In fact, the Menlo Park-based company is going all-in on wind, having thrown an initial investment of $200 million into a $5 billion, 350 mile-long network of undersea transmission lines along the Atlantic seaboard that would connect giant offshore wind farms to the main electrical grid. In total, Google has invested at least $400 million in alternative energy projects.
Google has stated that its eventual goal is to achieve self-sustainability in energy use. Given that its data centers are power guzzlers, clearly clean energy is the only path towards that goal. It also makes financial sense for the company, as wind power can cost as low as $0.06 per kilowatt hour, depending on the location.
These are innovative, audacious moves that Google has made and we’re impressed by the company’s commitment to clean, renewable energy, but the further it diversifies, the more pervasive it seems to become. Remember, the company also paid an astounding $1.8 billion for a building in Manhattan that carries a major fiber optic cable line New York describes as “one of the most vital connection points to the world’s telecommunications networks.” We can’t help but wonder: Will we soon not be able to live our lives without Google?
Focus Media Gets Into the Food & Beverage Industry?
It’s apparent from the name of the company that Focus Media’s (FMCN) primary business involves, well, the media industry.

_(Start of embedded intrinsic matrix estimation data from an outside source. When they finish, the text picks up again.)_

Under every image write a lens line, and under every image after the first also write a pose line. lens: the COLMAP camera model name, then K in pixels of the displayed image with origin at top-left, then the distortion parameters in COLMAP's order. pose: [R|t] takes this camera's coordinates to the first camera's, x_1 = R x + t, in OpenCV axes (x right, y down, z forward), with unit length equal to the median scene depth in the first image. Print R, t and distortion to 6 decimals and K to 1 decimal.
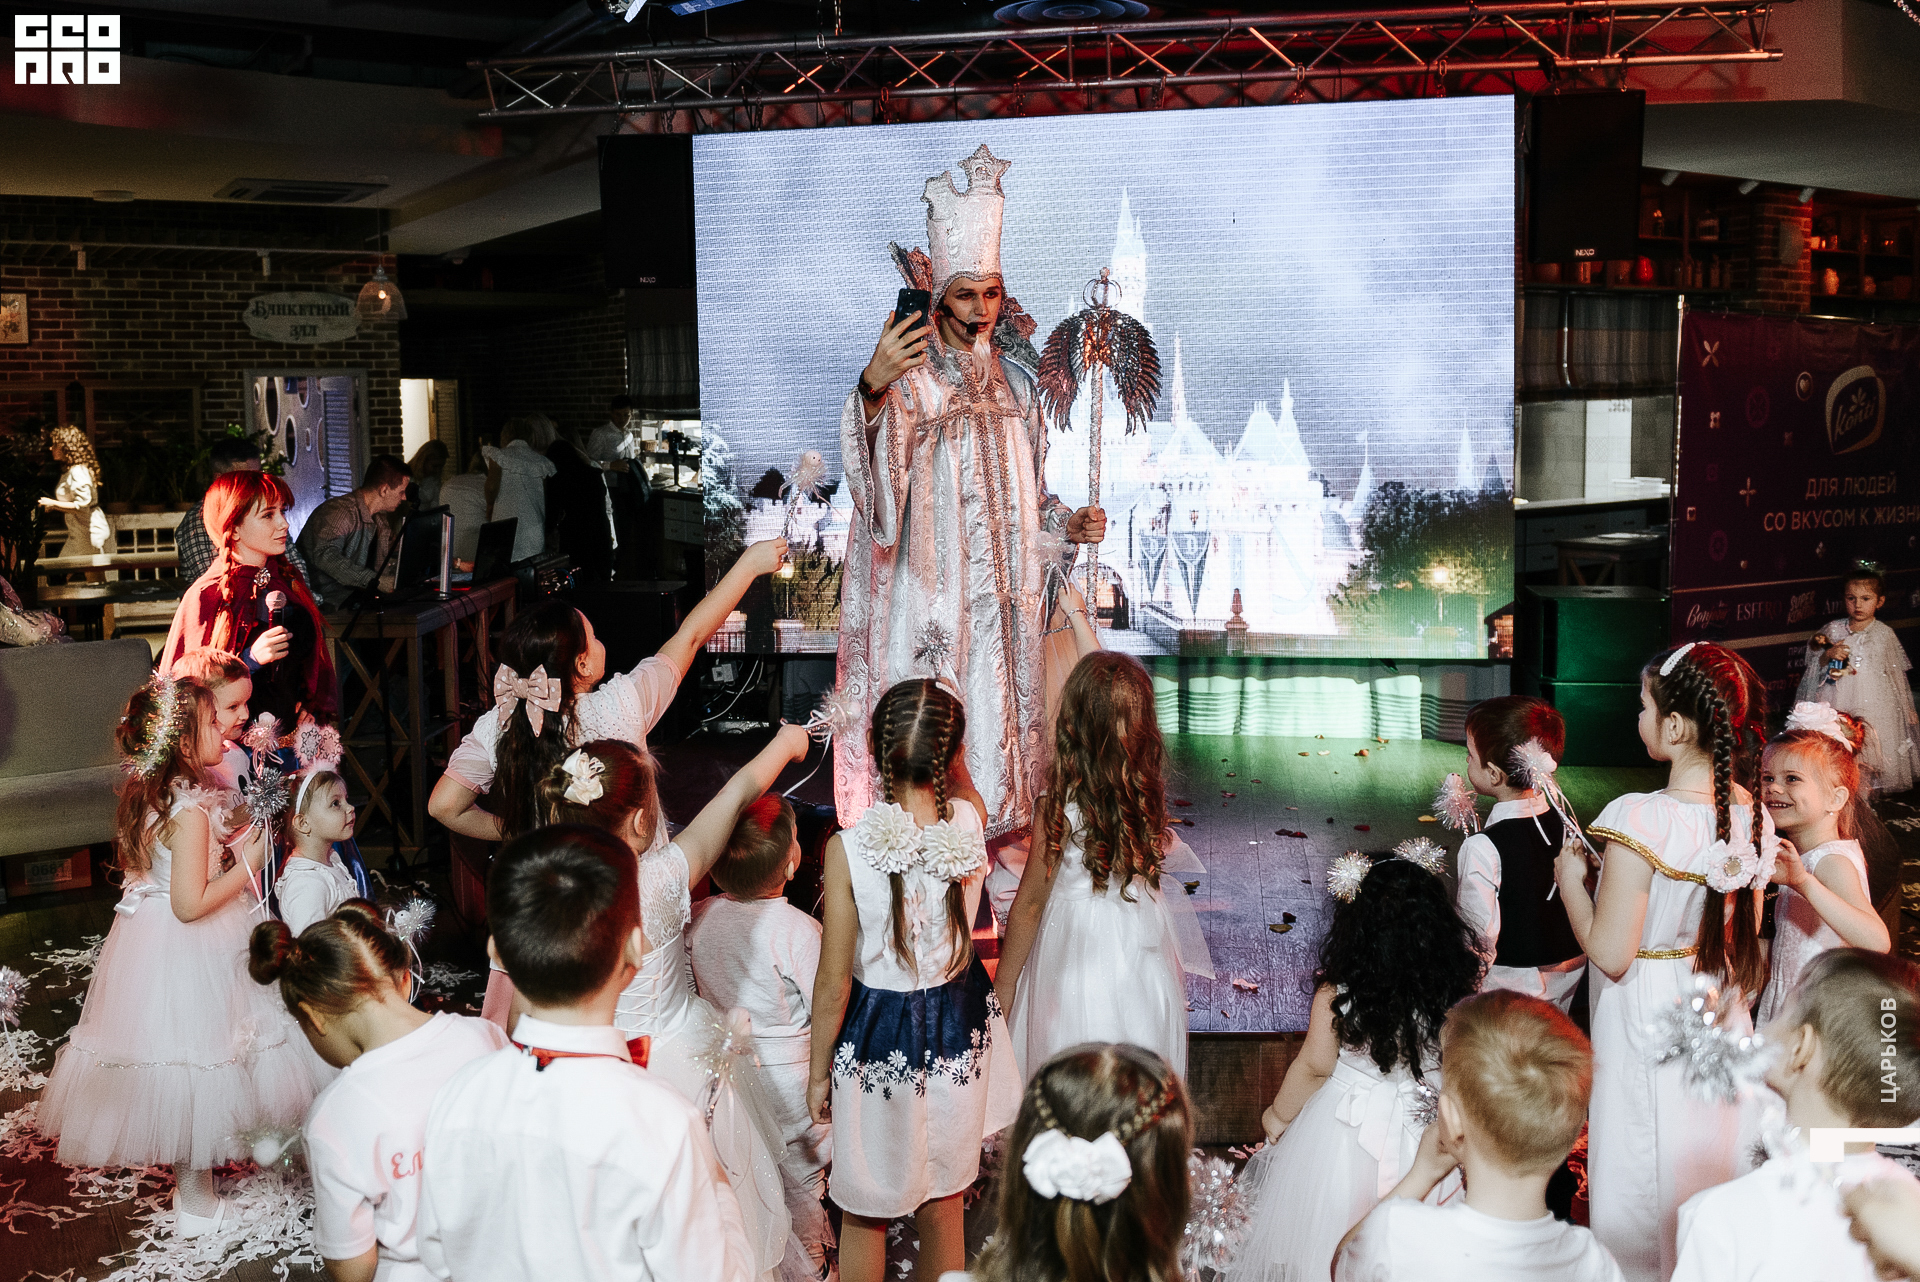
lens RADIAL K [[1568.4, 0, 909.5], [0, 1568.4, 519.5], [0, 0, 1]] dist [-0.040808, -0.021428]
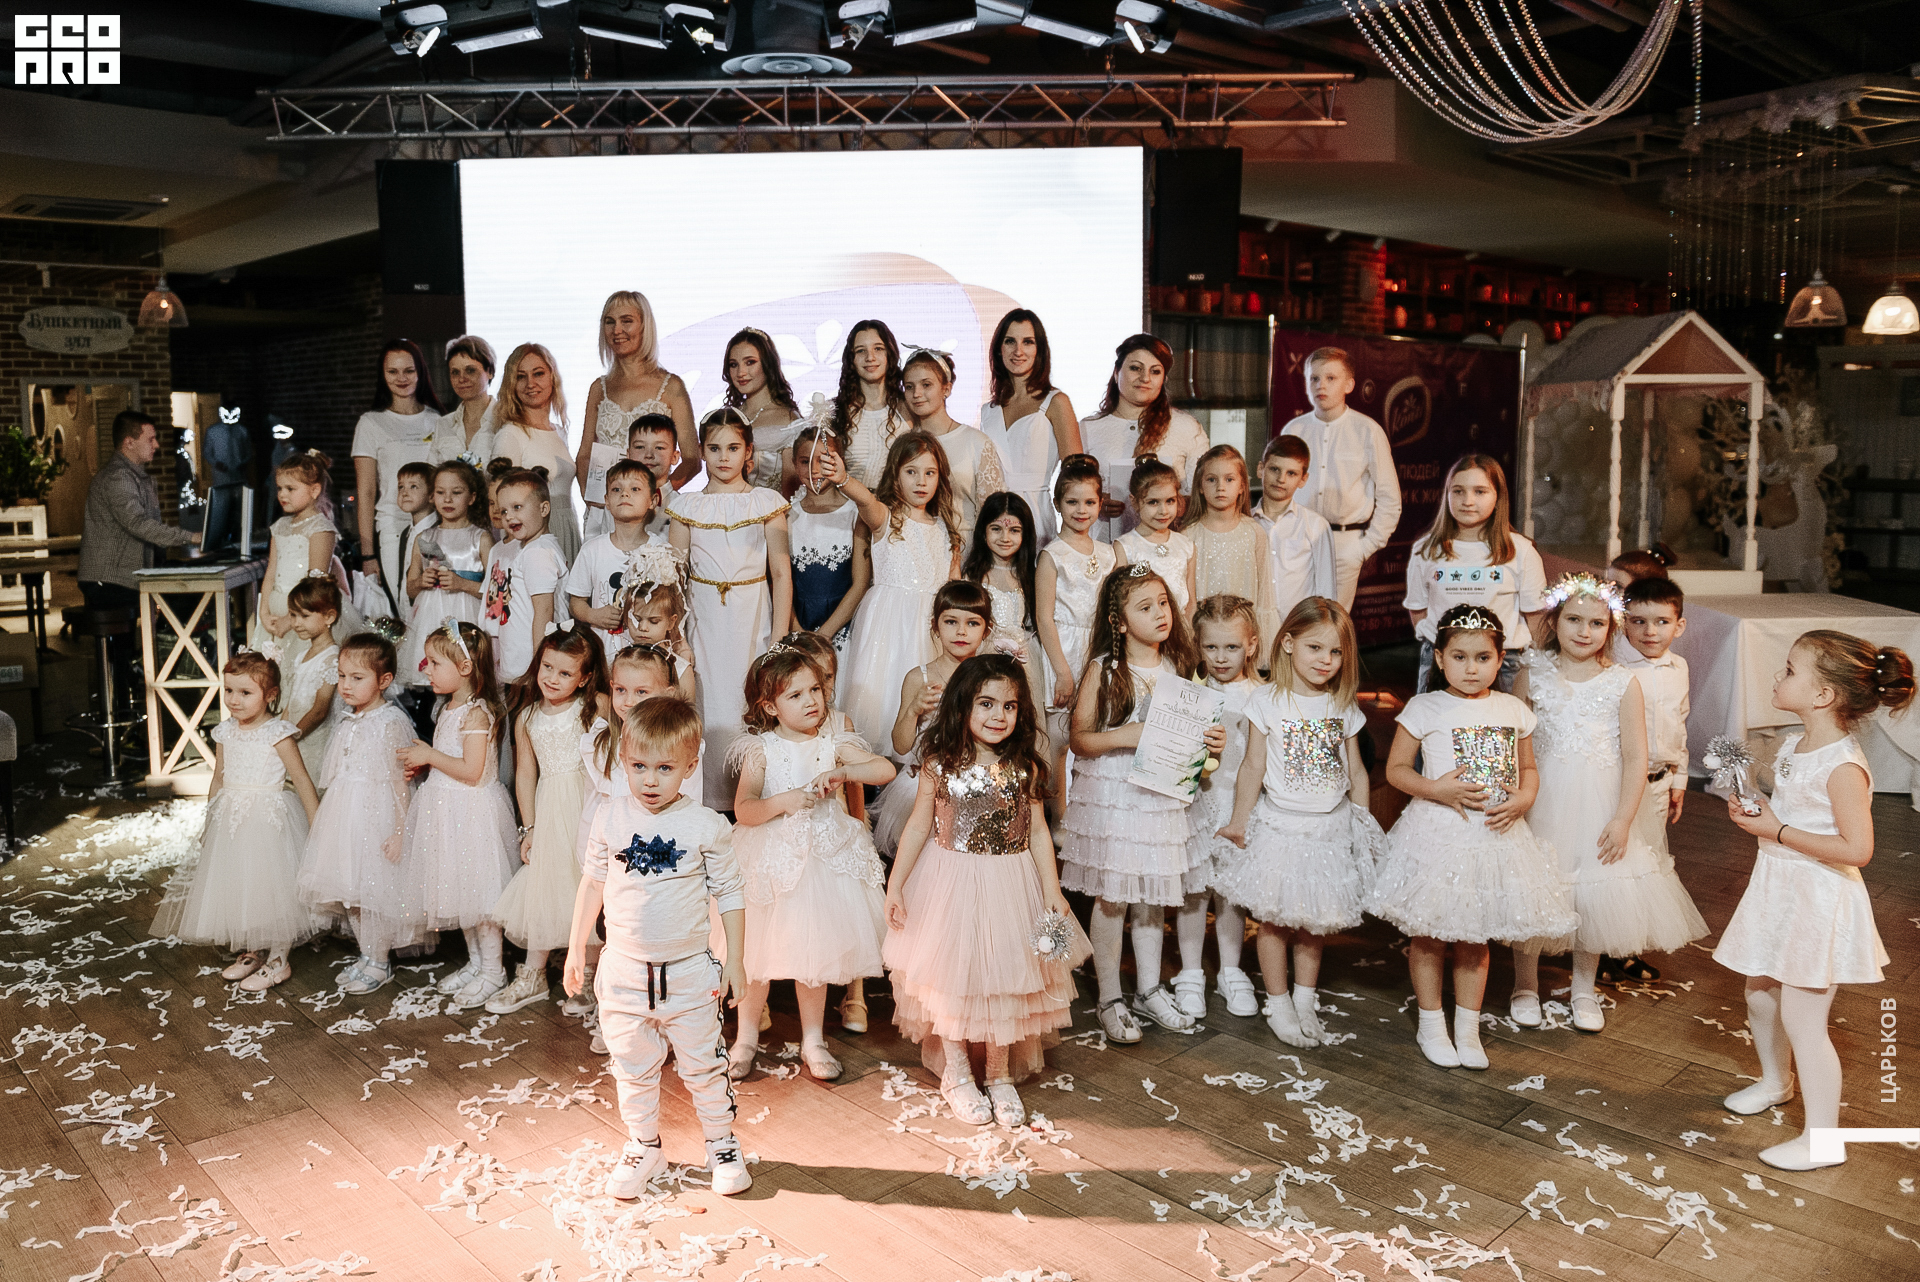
lens RADIAL K [[1406.1, 0, 867.4], [0, 1406.1, 572.3], [0, 0, 1]] dist [-0.050814, -0.002243]
pose [[0.986767, -0.011030, 0.161767, -0.010120], [0.006632, 0.999594, 0.027702, 0.026275], [-0.162007, -0.026263, 0.986440, -0.061627]]
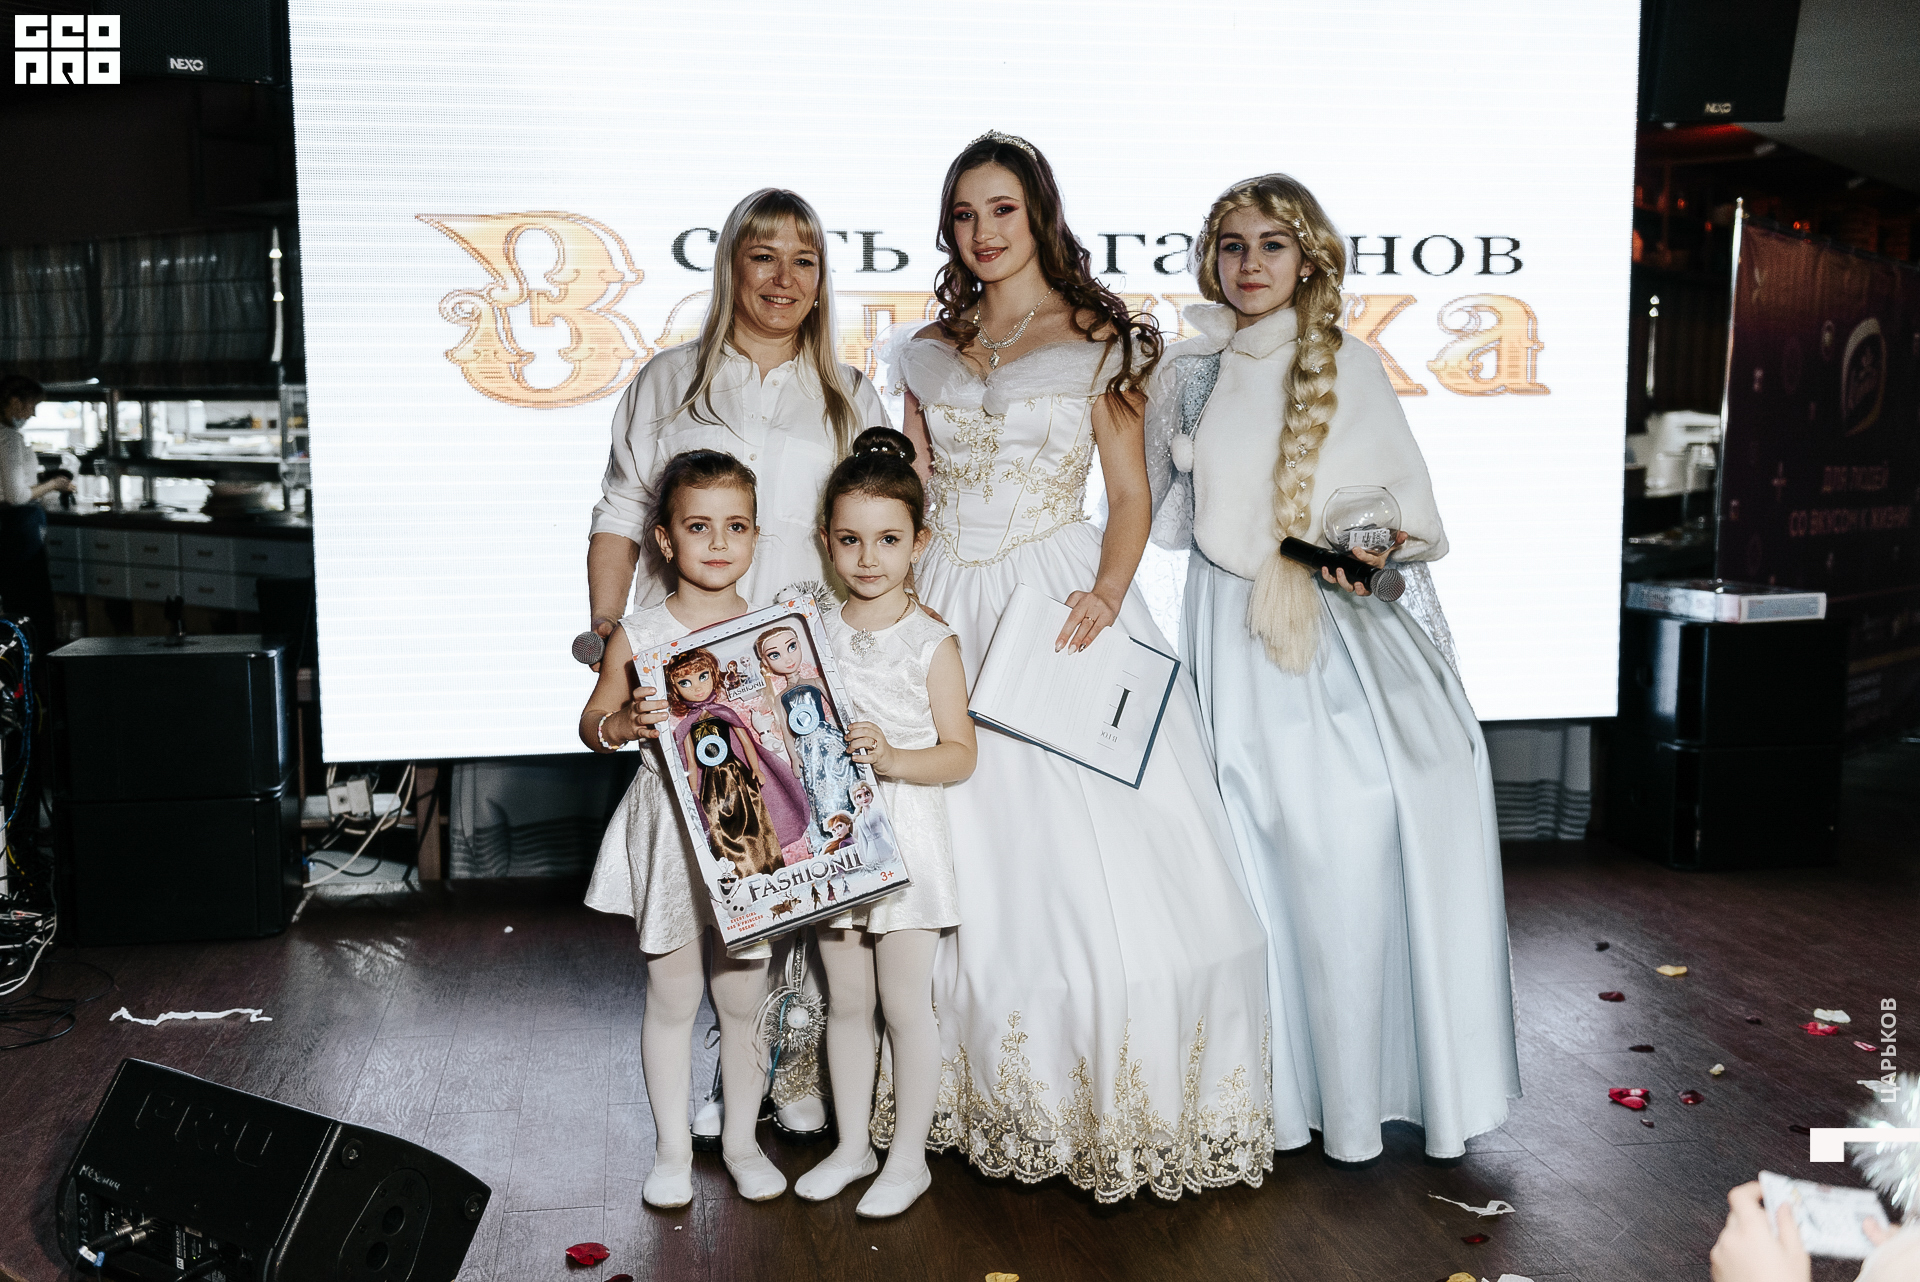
lens RADIAL K [[1982.1, 0, 975.1], [0, 1982.1, 622.0], [0, 0, 1]] dist [0.019435, 0.000000]
pose [[0.938419, -0.022276, 0.344781, -0.134401], [0.014752, 0.999593, 0.024432, 0.018794], [-0.345185, -0.017842, 0.938365, 0.230273]]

Specifically, the Chinese firm operates an out-of-home advertising network consisting mainly of digital signage screens. It’s no wonder then that Focus Media’s late 2011 purchase of a ginseng plantation at the Russian and North Korean border raised many questions. Short-selling firm Muddy Waters pointed out the sketchiness of the deal, adding that Focus Media was “The Olympus of China”:
The most troubling aspect of this acquisition is that the selling shareholders, who had purchased the plantation only five months earlier from the founders, included at least one FMCN employee. Strangely, this company seems to have no operations; yet, most recently reported a net profit margin of 48.9% on $1.5 million in revenue. We therefore wonder what purpose the ginseng plantation entity serves, and whether there are ongoing improprieties associated with it.
The firm also noted that of the $1.6 billion spent on its previous 21 deals, Focus Media has written down $1.1 billion of it, and called for auditor Deloitte Touche Tohmatsu to investigate the transaction. For its part, Focus Media denied that there were improprieties in the transaction, saying that it was done to earn tax benefits.